We arrived at my son’s school. It’s his first year at big school and he has just got to an awkward stage biologically, which is signified by random bursts of embarrassing white boy rapping.

The car park is at the foot of sloping field with a dense wood to one side, and it is my job to wait in the car and until he appears on the horizon and trudges down the hill, dragging his bags in the mud.

Two tractor-sized Range Rovers park either side of me and fill the cabin of my Vauxhall Astra with an eery half light as they block out the sun. My inner rage is momentarily shifted away from my shrieking kid, who is strapped in the back seat and looks like a mental patient in a straight jacket shouting, ‘Ice lolly, Ice lolly’, to thinking about how selfish Range Rover owners are, which is followed by trying to suppress the burning desire to buy one myself.

I spot my boy on the ridge of the hill. At this point he is just a dot, but even at this distance I can tell by the way that he is walking that one of his shoe laces is untied.

My son and his friend meander slowly down the hill, occasionally one of them stops to pick up a bit of bush and chase the other with it. Then they stop by a tree and do some rapping; one raps with arms flailing around and the other cups his hands over his mouth to do some beatboxing.

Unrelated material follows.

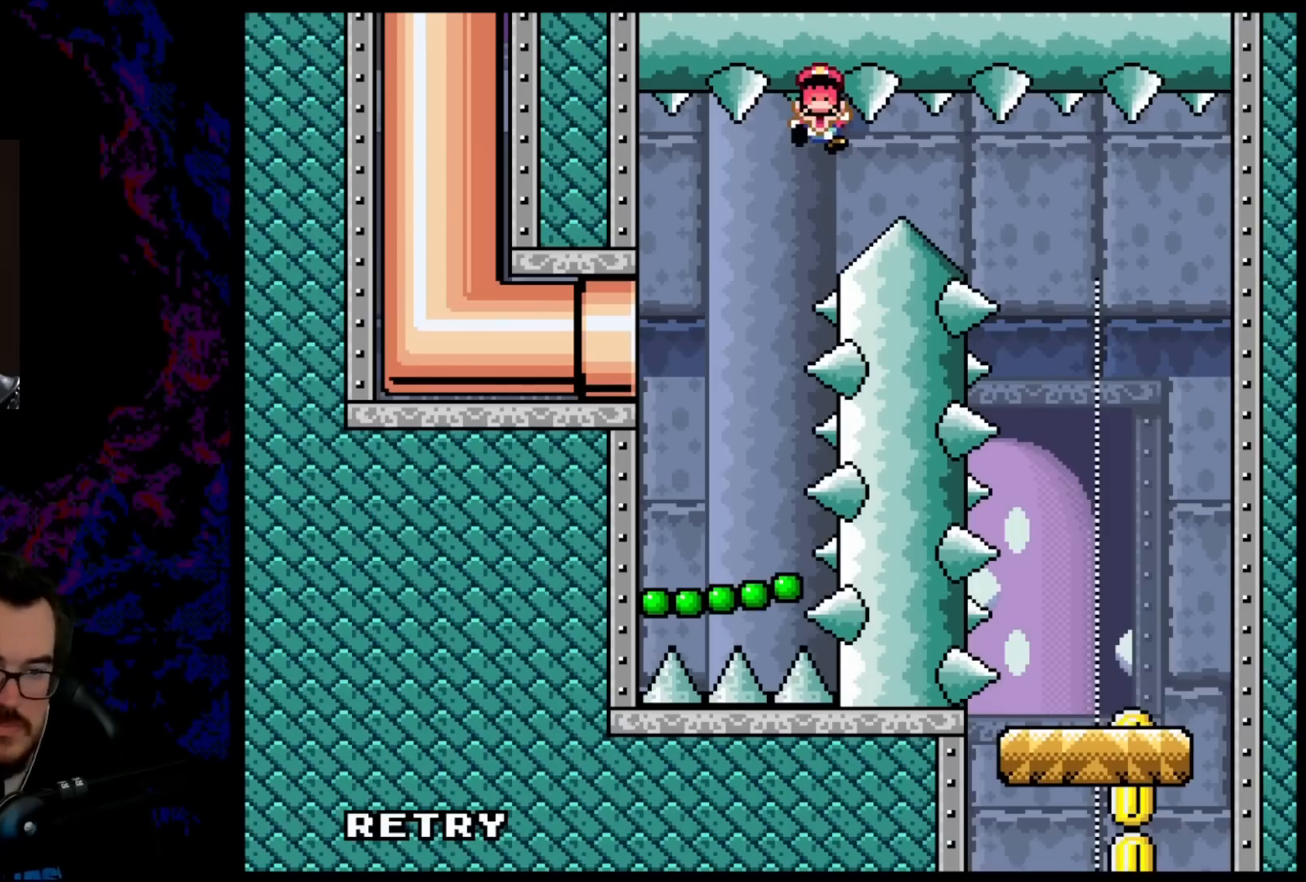
{"buttons": ["B"], "events": [[33, "Y", "up"], [500, "B", "down"]]}
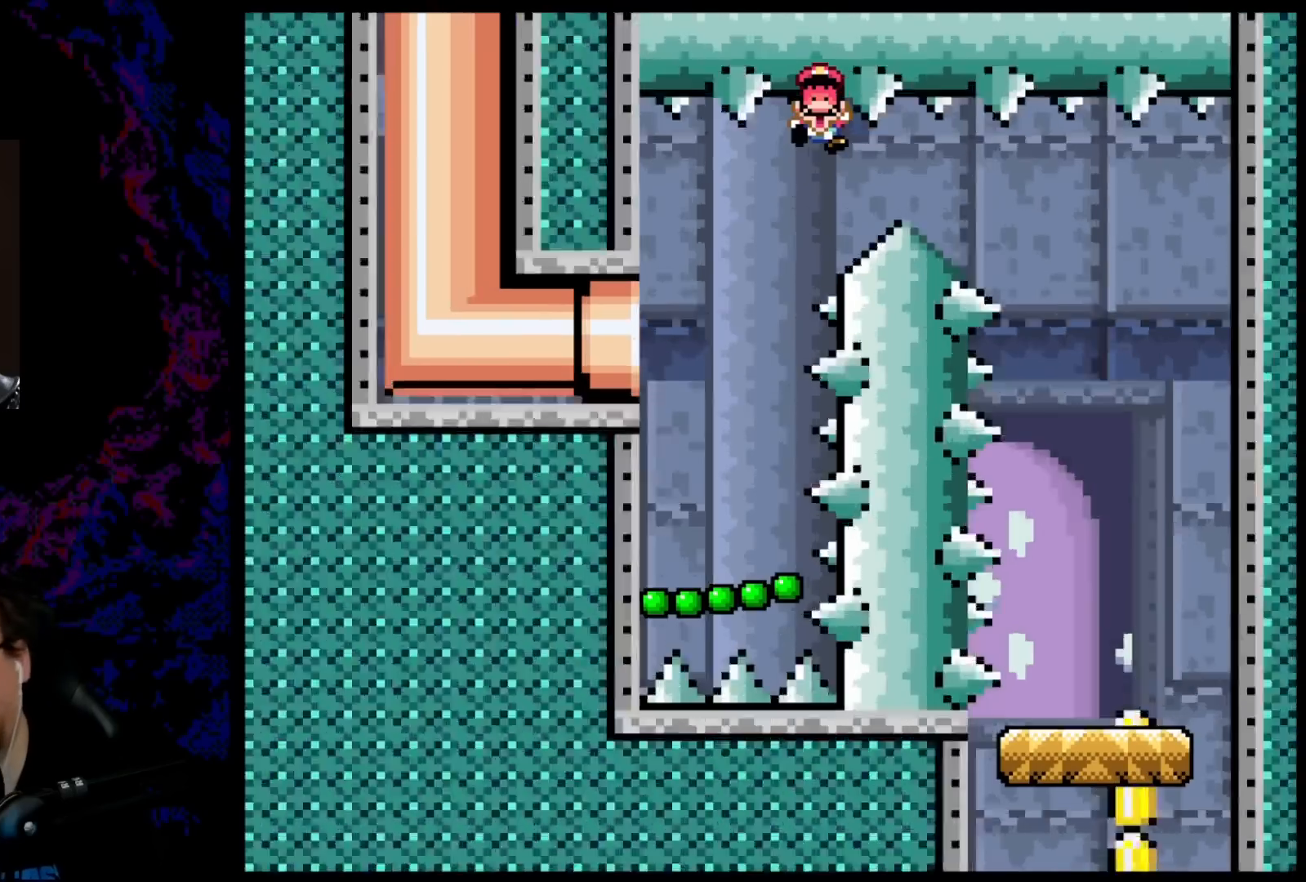
{"buttons": ["B", "Y"], "events": [[183, "B", "up"], [250, "B", "down"], [383, "B", "up"], [433, "B", "down"], [467, "Y", "down"]]}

The Range Rovers roar off and the cabin fills with sunlight. My son opens the door and throws all his muddy bags onto the seat that he is about to sit on. Sports’ bag, rucksack & book bag and then tries to cram himself on top of it all and fasten the seat belt. He looks at me as though this is somehow my fault.

“What have you done today?” I ask.

“Nothing,” he grunts.

“Nothing?” I ask with mock incredulity.

“Well, there was something,” he replied. “I learned that if you put the speaker part of an ipod up your nose, the music comes out of your mouth.”

He wedged the corner of his ipod up his nose and Uptown Funk came out of his mouth, which was accompanied by screams of ‘lolly, lolly’ from the nutter in the back, and I raced home quickly so that I could put the iron on.